John KuehJohn Kueh
All articles

Article· Updated June 2026

Two Claude Code subscriptions, one menu bar

Two Claude Code subscriptions, one menu bar cover

I run Claude Code on two subscriptions. Not for redundancy — for headroom. Agents are hungry: a few background sessions working across drafty.im and journeys.im will walk a 5-hour window to 90% before you notice, and once you're rationing turns you've lost the thing that makes agents worth running.

Two accounts solve the supply problem and create an information problem. Which account is the Mac on right now? How much is left in each window? When does the weekly limit reset, and on which account? The data exists — Claude Code's statusline shows your session's numbers — but it's per-session, buried in a terminal pane, and it can't see the other account at all. Switching was worse: the login lives in a macOS keychain item, so moving the Mac between accounts meant a shell script I'd written to snapshot and swap credentials, run from whatever terminal was handy.

So I shipped the obvious thing: a menu bar app.

Claude Usage in the menu bar — statusline numbers, per-account gauges, one-click switching

The menu bar item is the statusline format, stacked — S:47%/3h over W:10%/5d, used percentage and time to reset for the 5-hour and weekly windows. Same numbers, same countdown rounding, just always on screen. The percentage goes amber at 70% and red at 90%, which turns out to be all the glanceability you need: you stop reading the numbers and start reacting to the color.

Click it and you get a native menu with both accounts — usage gauges, exact percentages, reset times — and clicking the inactive account switches the whole Mac. New sessions and agents pick up the new account immediately; running ones keep theirs, which is exactly what you want mid-task.

The judgment calls

The app owns no credential logic. Switching shells out to the same small CLI I was already using, which re-snapshots the live credential before every swap so refreshed tokens are never lost. The app is a viewer and a button; the thing that touches the keychain stays one auditable shell script. When a switch works from the terminal it works from the menu, and vice versa.

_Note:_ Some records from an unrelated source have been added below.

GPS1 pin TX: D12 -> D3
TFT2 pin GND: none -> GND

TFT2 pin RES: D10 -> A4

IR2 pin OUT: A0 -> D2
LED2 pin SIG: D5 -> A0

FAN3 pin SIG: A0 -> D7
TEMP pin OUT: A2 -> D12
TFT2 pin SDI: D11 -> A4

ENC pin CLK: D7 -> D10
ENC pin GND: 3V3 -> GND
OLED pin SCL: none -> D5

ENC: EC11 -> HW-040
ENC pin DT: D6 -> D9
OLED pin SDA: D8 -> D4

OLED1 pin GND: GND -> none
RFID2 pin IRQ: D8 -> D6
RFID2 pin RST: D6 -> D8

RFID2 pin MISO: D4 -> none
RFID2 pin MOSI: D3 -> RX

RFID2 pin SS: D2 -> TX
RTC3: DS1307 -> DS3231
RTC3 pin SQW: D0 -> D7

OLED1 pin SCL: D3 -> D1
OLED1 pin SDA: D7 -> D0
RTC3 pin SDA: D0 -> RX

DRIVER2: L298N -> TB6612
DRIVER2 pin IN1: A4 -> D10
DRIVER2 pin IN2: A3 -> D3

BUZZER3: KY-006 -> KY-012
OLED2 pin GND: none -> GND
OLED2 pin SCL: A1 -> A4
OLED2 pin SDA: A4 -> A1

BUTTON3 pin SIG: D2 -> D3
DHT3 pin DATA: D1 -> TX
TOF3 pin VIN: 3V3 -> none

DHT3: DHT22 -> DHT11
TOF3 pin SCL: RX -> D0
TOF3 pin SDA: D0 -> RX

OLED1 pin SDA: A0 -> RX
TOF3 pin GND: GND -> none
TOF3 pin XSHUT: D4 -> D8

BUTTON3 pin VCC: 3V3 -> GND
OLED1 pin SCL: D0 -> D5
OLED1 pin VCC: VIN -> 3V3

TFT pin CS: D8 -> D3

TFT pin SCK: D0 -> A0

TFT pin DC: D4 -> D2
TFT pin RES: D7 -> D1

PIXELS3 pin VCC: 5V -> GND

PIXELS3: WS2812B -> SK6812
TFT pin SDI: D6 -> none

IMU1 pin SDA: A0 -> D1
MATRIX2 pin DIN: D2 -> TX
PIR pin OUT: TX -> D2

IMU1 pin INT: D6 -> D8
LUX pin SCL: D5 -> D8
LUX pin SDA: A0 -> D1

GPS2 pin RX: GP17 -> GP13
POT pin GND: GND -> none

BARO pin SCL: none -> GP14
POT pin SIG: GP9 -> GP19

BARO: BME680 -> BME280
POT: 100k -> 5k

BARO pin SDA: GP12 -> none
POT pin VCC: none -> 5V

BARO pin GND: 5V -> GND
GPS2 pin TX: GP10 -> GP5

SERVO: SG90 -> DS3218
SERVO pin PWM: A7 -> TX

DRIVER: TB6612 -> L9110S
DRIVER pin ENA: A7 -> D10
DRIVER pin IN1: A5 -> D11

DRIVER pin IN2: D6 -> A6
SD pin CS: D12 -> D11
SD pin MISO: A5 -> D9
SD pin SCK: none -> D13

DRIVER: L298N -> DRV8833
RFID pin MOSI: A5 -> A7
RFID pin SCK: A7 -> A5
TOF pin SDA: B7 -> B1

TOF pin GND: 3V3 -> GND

Native AppKit, one file of consequence. It's a NSStatusItem and a real NSMenu — system font, light and dark for free, ⌘Q works. No Electron, no web view, no dependency list. The build is swiftc against Sources/, which makes the distribution story honest too: you clone it and build it on your own machine in seconds, so there's no unsigned-binary Gatekeeper dance and nothing to trust but the Swift you can read.

Autopilot is policy, not magic. Off by default. When it's on: if the active account's 5-hour window hits 90% — or weekly hits 99% — and the other account has meaningfully more usable headroom, switch and say why in a notification. It's reset-aware in both directions: a 5-hour window that resets in twenty minutes gets ridden out instead of flipped away from, and when both accounts are weekly-constrained it prefers burning the one that refreshes sooner. One auto-switch per hour, maximum.

The first real auto-switch happened while I was recording the demo above — the active account crossed the threshold mid-recording and the Mac quietly moved itself to the other one, notification and all. Hard to ask for a better acceptance test.

What it replaced

The statusline used to carry my usage numbers and the failover logic rode along with it — a script that could only react when a session happened to render, and had to guess which account a session belonged to from its reset anchor. The app polls both accounts' real usage on a timer, so the statusline went back to what a statusline is for: model, directory, branch, context. (The freed-up space now shows a rotating quote, which is not load-bearing but does say ship it sometimes.)

The app is open source — the repo includes the credential-switching CLI and an installer: github.com/johnkueh/claude-usage-bar.